ホセア書3章

世間の夫婦関係は、ギブ&テイクで成り立っている。どんなに愛し合っているように見えても、ただ与えるだけのギブ&ギブで成り立つ関係はありえない。ギブ&テイクのバランスが崩れ、それが長びけば、永遠の契りを交わしたはずの結婚関係も崩壊してしまう。それが、「人の愛」ではないか。

しかし、ホセアは、自らの体験を通して、「人の愛」に優る神の愛について語る。つまり、ギブ&ギブの愛であり、姦淫の妻を赦し、愛し続ける愛である。それがどれほど難しい注文であるかは明らかであるが、実際にホセアは、そのような行動を取るように命じられる。「再び行って、夫に愛されていながら姦通している女を愛せよ。ちょうど、ほかの神々に向かい、干しぶどうの菓子を愛しているイスラエルの人々を主が愛しておられるように。(1節)」当時「干しぶどうの菓子」は偶像崇拝アシェラの祭儀に使われた。だからまさに偶像崇拝に熱中しているイスラエルを、なおも神は愛しておられるように、というわけである。

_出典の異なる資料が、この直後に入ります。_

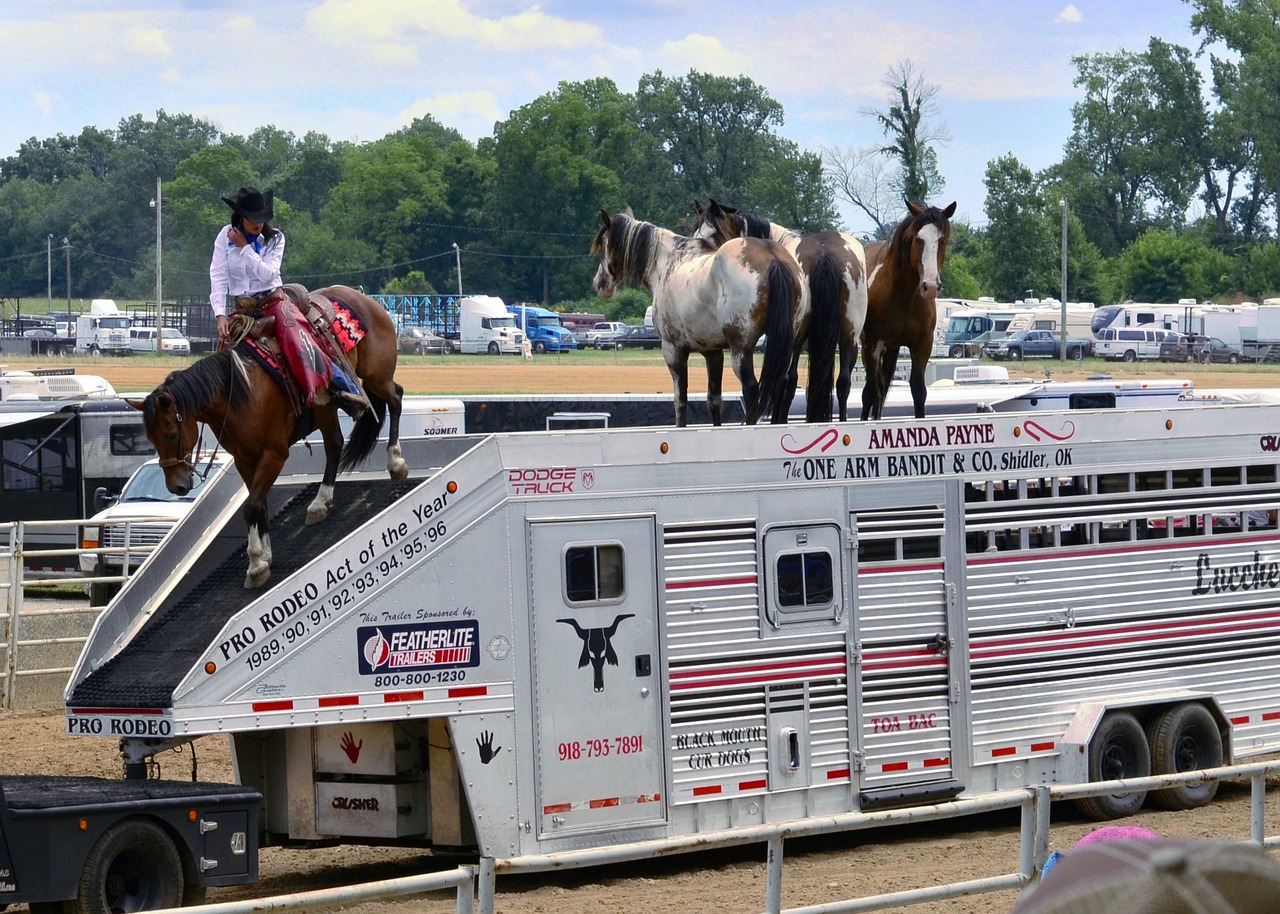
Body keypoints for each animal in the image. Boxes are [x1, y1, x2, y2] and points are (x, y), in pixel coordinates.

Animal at [588, 209, 798, 427]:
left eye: (604, 244)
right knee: (781, 385)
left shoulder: (673, 350)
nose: (599, 283)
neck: (668, 262)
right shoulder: (713, 352)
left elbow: (680, 401)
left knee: (752, 390)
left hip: (741, 350)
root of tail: (772, 257)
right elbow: (714, 400)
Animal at [696, 199, 865, 419]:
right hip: (849, 337)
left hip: (798, 339)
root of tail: (824, 253)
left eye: (712, 233)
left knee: (790, 379)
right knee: (843, 382)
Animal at [855, 199, 957, 419]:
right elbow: (869, 392)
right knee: (875, 389)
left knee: (882, 389)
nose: (930, 286)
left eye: (942, 240)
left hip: (892, 349)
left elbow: (918, 390)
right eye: (918, 239)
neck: (904, 297)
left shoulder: (922, 345)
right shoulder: (873, 345)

神の愛に諭されて2節、ホセアは「銀十五シェケルと大麦一ホメル半で彼女を買い取った。」「銀15シェケルと大麦1ホメル半」というのは、当時の奴隷一人の値段であったとされる。恐らく、ゴメルは、姦淫の罪を重ねる内に、奴隷にされてしまったのだろう。何の値打ちもなくなってしまったどころか、一層深い犠牲を払うことになっても、ホセアは妻を連れ戻した。「これから長く、私のところにとどまって、もう姦淫をしたり、ほかの男と通じたりしてはならない。私も、あなたにそうしよう。」単に、形ばかり元の鞘に収まるというのではない。帰ってきたらとりあえず同居人となろう、というのでもない。愛の応答を得る、愛し愛される妻としてともに暮らそうという。

4節以降は、そのホセアの象徴的な行動を解釈する、イスラエルに対する神の愛についての解説になる。「王もなく、首長もなく」というのは、イスラエルが国家としての主権を失ったことを意味する。また、「いけにえも、石の柱も……なく」は、イスラエルが礼拝の祭儀を失ったことを意味する。「エポデも、テラフィムもなく」は、イスラエルが神の意志を確かめる手段を失ったことを意味する。つまり、ゴメルが奴隷とされたように、イスラエルがその不真実の故に、国と神殿を失い捕囚の民とさせられてしまうことを預言している。

しかしたとえ、そのように、イスラエルが無価値なものとなり、あたかも神に捨て置かれるような者になろうとも、「その後、イスラエル人は帰って来て、彼らの神、主と、彼らの王ダビデを尋ね求め、終わりの日に、おののきながら主とその恵みに来よう。」(5節)とあるように、神はこれを回復させられる。自らの不信仰がもたらした苦難にもかかわらず、イスラエルが自分の無力さを悟って、恐れおののきながら主の恵みを慕い求める時に、神はその愛によってこれを建て直す、という。

神の愛は深い。神の愛は、与え尽くし、変わらず真実である。大切なのは、その愛から迷い出ないことである。本当に自分を愛してくださる方を、見間違わないことである。ただひたすら私たちを愛してくださる神のもとに安らぎ、いつもその神の愛に応答する歩むをさせていただくこととしよう。